=== Assignment ===
With the pictures excluded, output only the lines from the one containing "What 3D bounding" through the last line of the entries, unchanged.

=== Entries provided ===

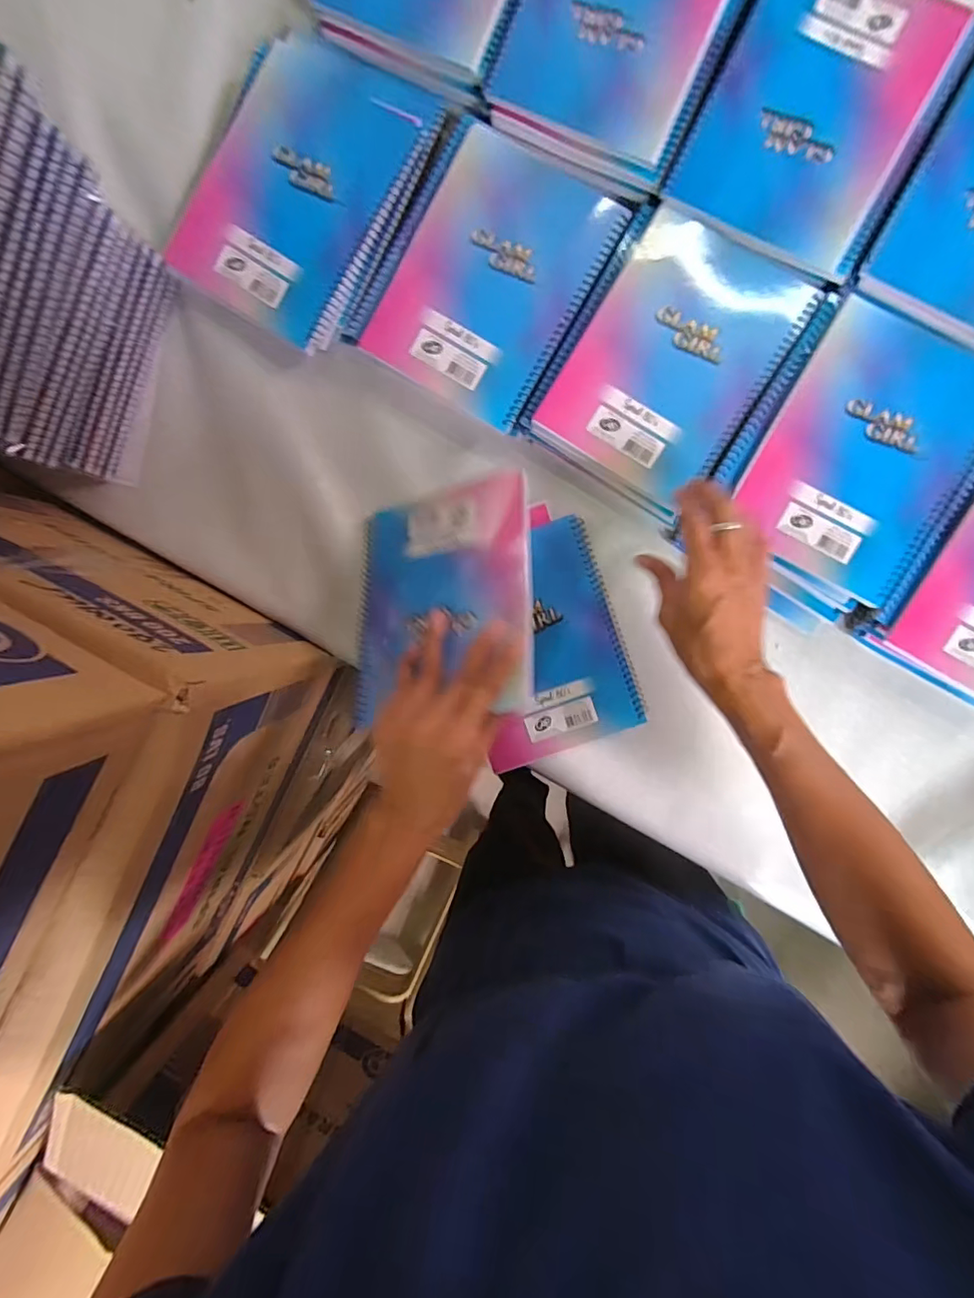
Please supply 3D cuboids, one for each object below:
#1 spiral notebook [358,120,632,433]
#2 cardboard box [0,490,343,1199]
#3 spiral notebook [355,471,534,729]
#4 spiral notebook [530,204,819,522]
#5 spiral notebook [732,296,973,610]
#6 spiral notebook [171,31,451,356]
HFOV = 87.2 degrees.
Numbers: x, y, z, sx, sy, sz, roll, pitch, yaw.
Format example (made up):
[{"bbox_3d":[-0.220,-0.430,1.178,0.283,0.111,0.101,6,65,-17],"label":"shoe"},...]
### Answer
[{"bbox_3d":[0.003,-0.305,0.422,0.149,0.008,0.194,30,99,0],"label":"spiral notebook"},{"bbox_3d":[-0.364,0.084,0.405,0.327,0.245,0.346,29,96,2],"label":"cardboard box"},{"bbox_3d":[-0.039,-0.040,0.401,0.153,0.012,0.189,-10,68,24],"label":"spiral notebook"},{"bbox_3d":[0.149,-0.233,0.416,0.151,0.010,0.206,32,99,0],"label":"spiral notebook"},{"bbox_3d":[0.304,-0.155,0.407,0.151,0.015,0.197,29,99,1],"label":"spiral notebook"},{"bbox_3d":[-0.156,-0.389,0.433,0.158,0.023,0.222,31,99,0],"label":"spiral notebook"}]

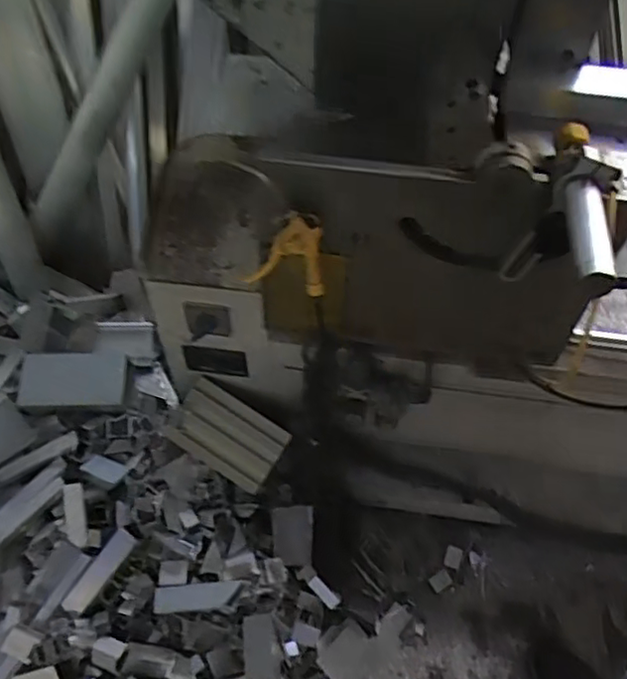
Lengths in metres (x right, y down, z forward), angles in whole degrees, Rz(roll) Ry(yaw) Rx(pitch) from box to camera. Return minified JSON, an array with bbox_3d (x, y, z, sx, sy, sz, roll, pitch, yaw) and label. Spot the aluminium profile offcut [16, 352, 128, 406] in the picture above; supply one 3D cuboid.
[{"bbox_3d":[-0.490,0.081,1.304,0.207,0.108,0.022,1,14,-11],"label":"aluminium profile offcut"}]

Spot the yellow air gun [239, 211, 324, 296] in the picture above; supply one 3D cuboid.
[{"bbox_3d":[-0.037,-0.113,0.840,0.107,0.110,0.045,5,52,1],"label":"yellow air gun"}]

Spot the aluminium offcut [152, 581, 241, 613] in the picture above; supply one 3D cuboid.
[{"bbox_3d":[-0.201,0.448,1.116,0.147,0.016,0.047,1,87,-12],"label":"aluminium offcut"}]

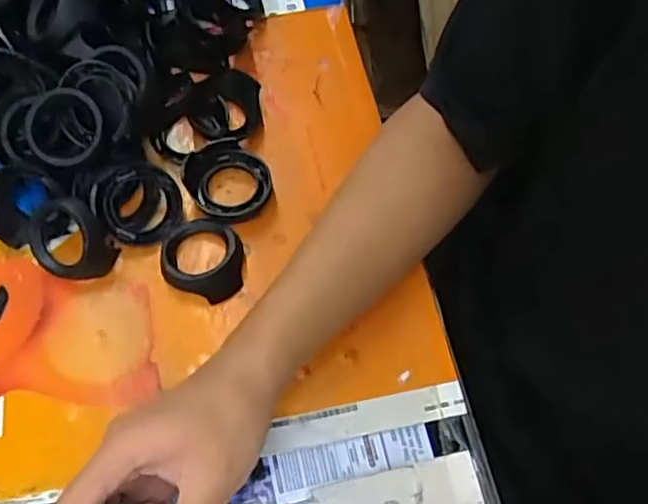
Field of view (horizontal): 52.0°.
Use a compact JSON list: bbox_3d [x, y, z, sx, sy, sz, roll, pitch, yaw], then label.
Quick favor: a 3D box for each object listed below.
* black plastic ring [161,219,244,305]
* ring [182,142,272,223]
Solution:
[{"bbox_3d":[-0.090,0.005,0.489,0.058,0.025,0.065,-28,70,-14],"label":"black plastic ring"},{"bbox_3d":[-0.074,-0.054,0.513,0.062,0.020,0.064,1,66,-2],"label":"ring"}]

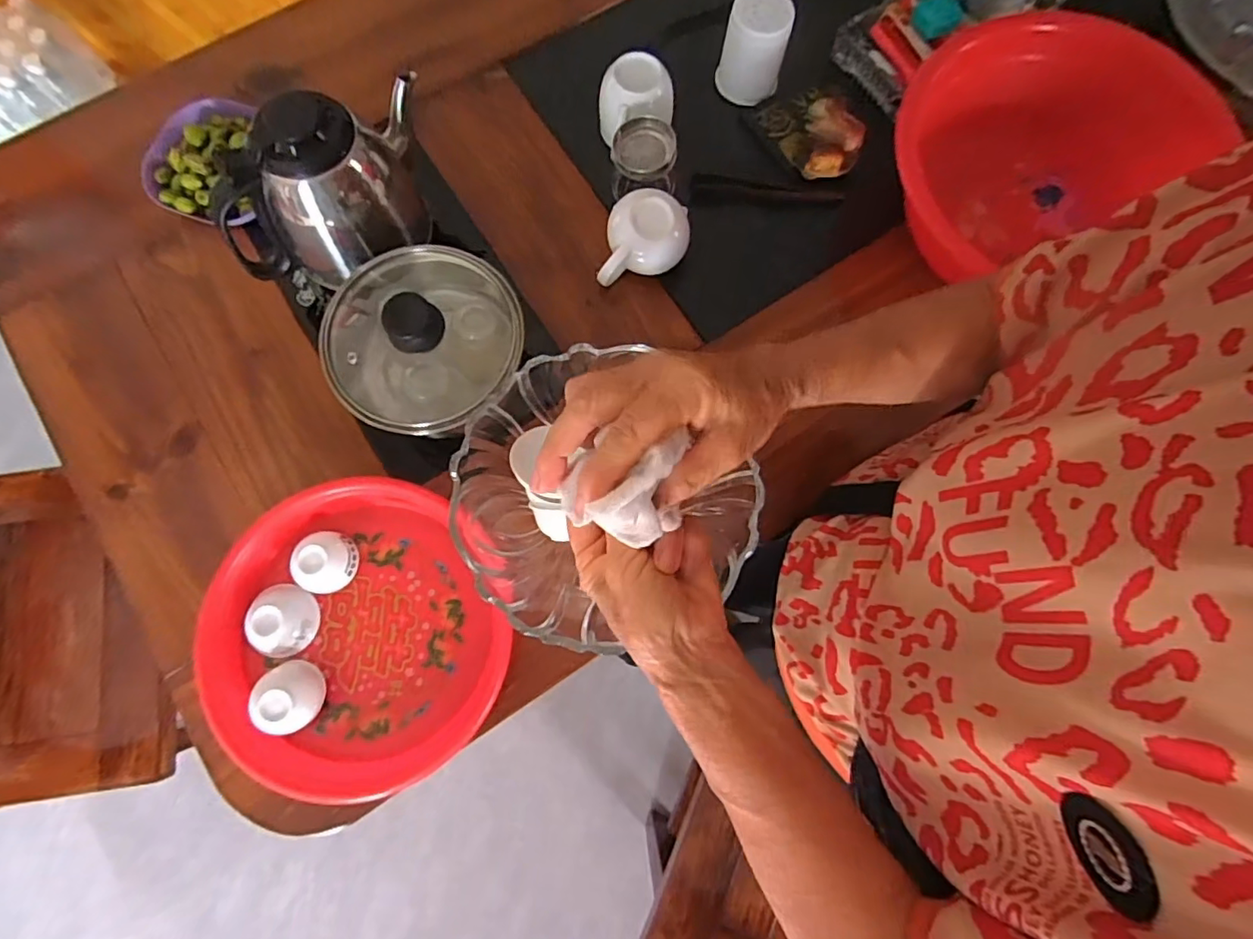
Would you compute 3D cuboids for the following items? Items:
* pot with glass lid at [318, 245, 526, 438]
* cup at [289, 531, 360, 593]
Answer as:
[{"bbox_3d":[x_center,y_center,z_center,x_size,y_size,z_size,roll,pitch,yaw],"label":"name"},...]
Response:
[{"bbox_3d":[-0.168,-0.105,0.495,0.159,0.118,0.165,0,78,-1],"label":"pot with glass lid"},{"bbox_3d":[-0.264,0.080,0.498,0.048,0.027,0.049,0,78,-1],"label":"cup"}]

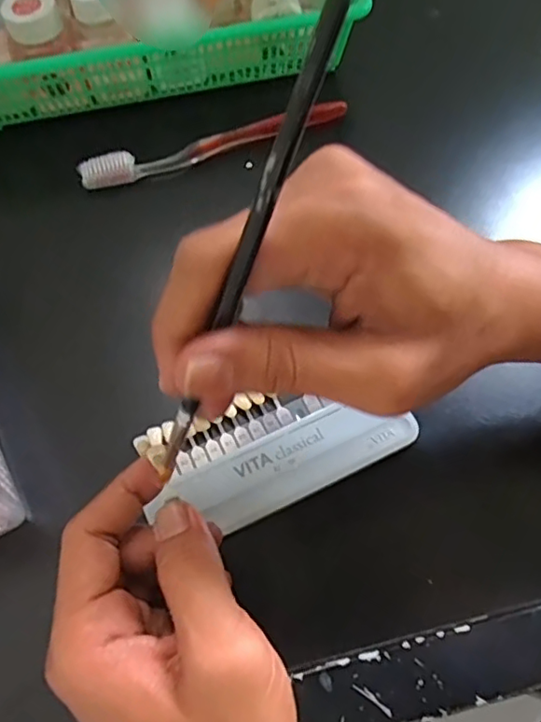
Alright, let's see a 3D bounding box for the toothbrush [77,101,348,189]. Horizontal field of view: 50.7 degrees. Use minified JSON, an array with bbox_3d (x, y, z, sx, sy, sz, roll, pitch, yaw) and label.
[{"bbox_3d":[-0.039,-0.153,0.404,0.190,0.017,0.023,-17,66,-6],"label":"toothbrush"}]

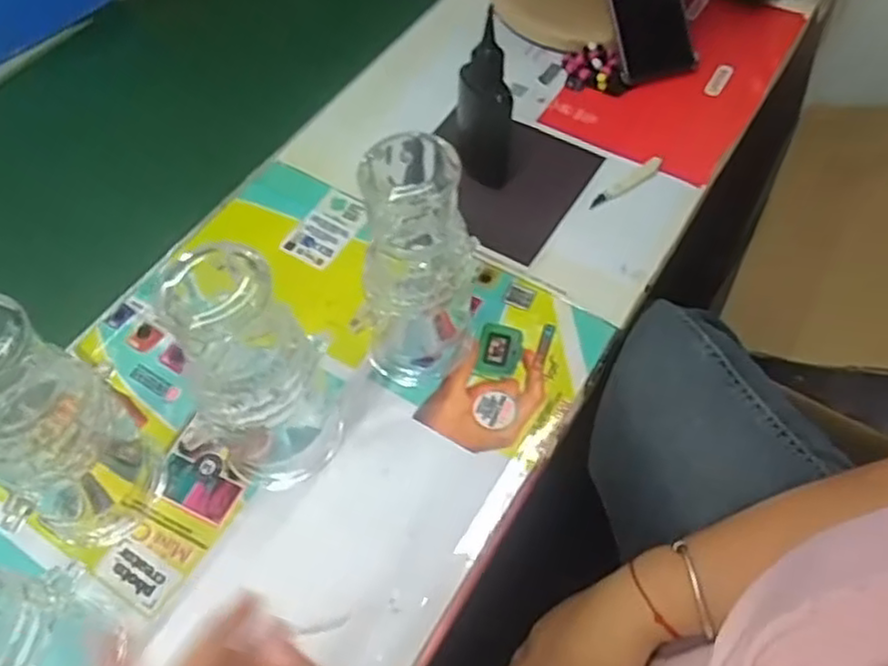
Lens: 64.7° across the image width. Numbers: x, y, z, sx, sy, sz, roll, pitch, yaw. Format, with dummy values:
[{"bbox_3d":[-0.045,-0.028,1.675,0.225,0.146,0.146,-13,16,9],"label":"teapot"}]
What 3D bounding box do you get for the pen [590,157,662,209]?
[{"bbox_3d":[0.156,-0.126,0.591,0.078,0.008,0.014,-32,62,-18],"label":"pen"}]

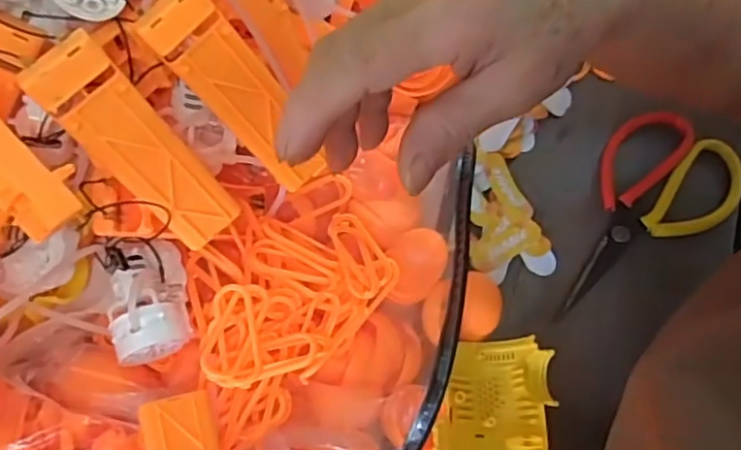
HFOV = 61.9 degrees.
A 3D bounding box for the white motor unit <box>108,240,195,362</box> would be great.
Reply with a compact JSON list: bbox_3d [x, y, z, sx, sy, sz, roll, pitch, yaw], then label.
[{"bbox_3d":[-0.116,0.040,0.325,0.033,0.031,0.066,-11,69,-6],"label":"white motor unit"}]

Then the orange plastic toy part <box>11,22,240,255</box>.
[{"bbox_3d":[-0.099,-0.032,0.272,0.013,0.109,0.032,20,65,42],"label":"orange plastic toy part"}]

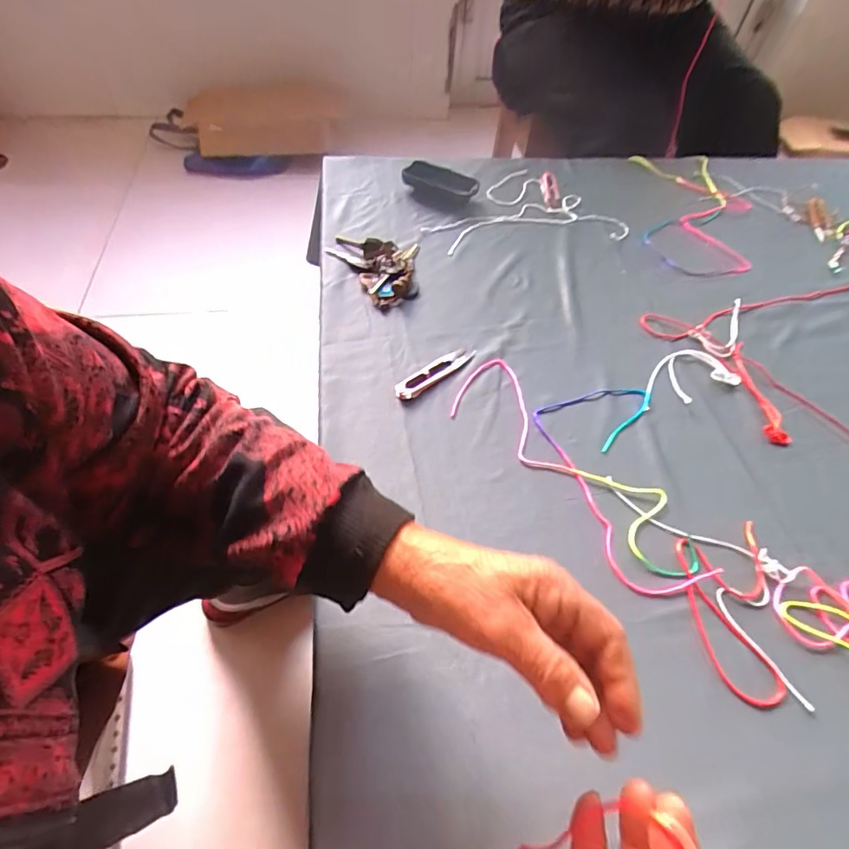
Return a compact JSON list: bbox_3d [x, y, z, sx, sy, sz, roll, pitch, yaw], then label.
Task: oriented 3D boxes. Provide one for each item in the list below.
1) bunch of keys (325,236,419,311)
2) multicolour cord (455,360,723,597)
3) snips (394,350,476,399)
[{"bbox_3d":[-0.064,-0.195,0.599,0.109,0.023,0.125,2,54,-3],"label":"bunch of keys"},{"bbox_3d":[0.170,0.021,0.470,0.175,0.005,0.274,-34,63,-26],"label":"multicolour cord"},{"bbox_3d":[0.012,-0.057,0.515,0.105,0.009,0.018,-34,63,-26],"label":"snips"}]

=== Answer box ===
What 3D bounding box do you get for the pen [590,157,662,209]?
[{"bbox_3d":[0.156,-0.126,0.591,0.078,0.008,0.014,-32,62,-18],"label":"pen"}]

HFOV = 61.9 degrees.
A 3D bounding box for the white motor unit <box>108,240,195,362</box> would be great.
Reply with a compact JSON list: bbox_3d [x, y, z, sx, sy, sz, roll, pitch, yaw], then label.
[{"bbox_3d":[-0.116,0.040,0.325,0.033,0.031,0.066,-11,69,-6],"label":"white motor unit"}]

Then the orange plastic toy part <box>11,22,240,255</box>.
[{"bbox_3d":[-0.099,-0.032,0.272,0.013,0.109,0.032,20,65,42],"label":"orange plastic toy part"}]

Return a compact JSON list: bbox_3d [x, y, z, sx, sy, sz, roll, pitch, yaw], then label.
Task: oriented 3D boxes. Provide one for each item in the list below.
1) bunch of keys (325,236,419,311)
2) multicolour cord (455,360,723,597)
3) snips (394,350,476,399)
[{"bbox_3d":[-0.064,-0.195,0.599,0.109,0.023,0.125,2,54,-3],"label":"bunch of keys"},{"bbox_3d":[0.170,0.021,0.470,0.175,0.005,0.274,-34,63,-26],"label":"multicolour cord"},{"bbox_3d":[0.012,-0.057,0.515,0.105,0.009,0.018,-34,63,-26],"label":"snips"}]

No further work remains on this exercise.